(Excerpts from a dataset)
+ + +
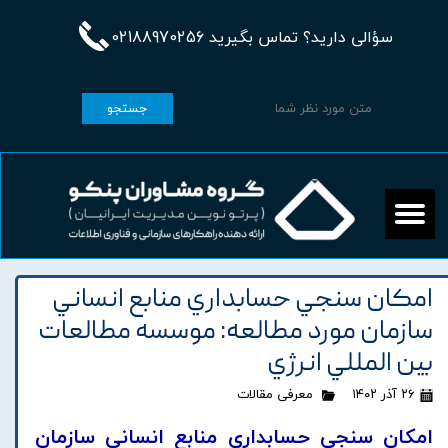
سؤالی دارید؟ تماس بگیرید 02188970256
جستجو
امکان سنجي حسابداري منابع انساني
سازمان مورد مطالعه: موسسه مطالعات
بين المللي انرژي
۲۶ آذر ۱۴۰۲
معرفی مقالات
امکان سنجي حسابداري منابع انساني سازمان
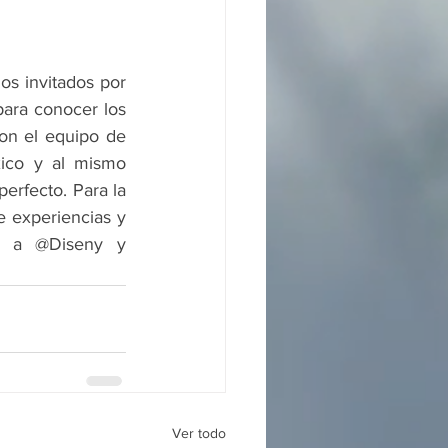
s invitados por 
ara conocer los 
on el equipo de 
ico y al mismo 
rfecto. Para la 
e experiencias y 
o a @Diseny y 
Ver todo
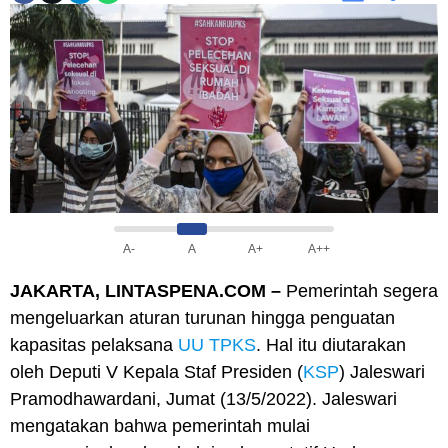
A-
A
A+
A++
JAKARTA, LINTASPENA.COM –
Pemerintah segera
mengeluarkan aturan turunan hingga penguatan
kapasitas pelaksana
UU TPKS
. Hal itu diutarakan
oleh Deputi V Kepala Staf Presiden (
KSP
) Jaleswari
Pramodhawardani, Jumat (13/5/2022). Jaleswari
mengatakan bahwa pemerintah mulai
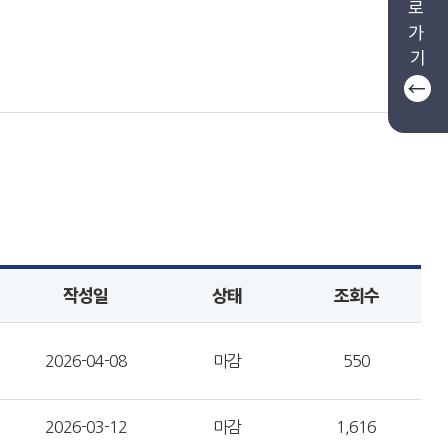
로
가
기
작성일
상태
조회수
2026-04-08
마감
550
2026-03-12
마감
1,616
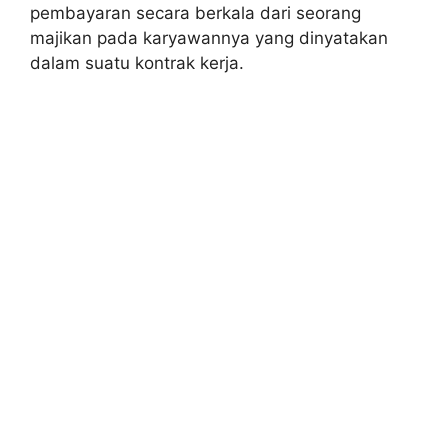
pembayaran secara berkala dari seorang
majikan pada karyawannya yang dinyatakan
dalam suatu kontrak kerja.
+ + +
## WHAT NEEDS TO BE DONE
Can you rewrite the listing from the line containing "s invitados por" through its end, inclusive, swapping "kontrak kerja" for "perjanjian kerja" and changing nothing else? Leave the pictures out of your answer.

## EXERCISE SOLUTION
s invitados por 
ara conocer los 
on el equipo de 
ico y al mismo 
rfecto. Para la 
e experiencias y 
o a @Diseny y 
Ver todo
A-
A
A+
A++
JAKARTA, LINTASPENA.COM –
Pemerintah segera
mengeluarkan aturan turunan hingga penguatan
kapasitas pelaksana
UU TPKS
. Hal itu diutarakan
oleh Deputi V Kepala Staf Presiden (
KSP
) Jaleswari
Pramodhawardani, Jumat (13/5/2022). Jaleswari
mengatakan bahwa pemerintah mulai
로
가
기
작성일
상태
조회수
2026-04-08
마감
550
2026-03-12
마감
1,616
pembayaran secara berkala dari seorang
majikan pada karyawannya yang dinyatakan
dalam suatu perjanjian kerja.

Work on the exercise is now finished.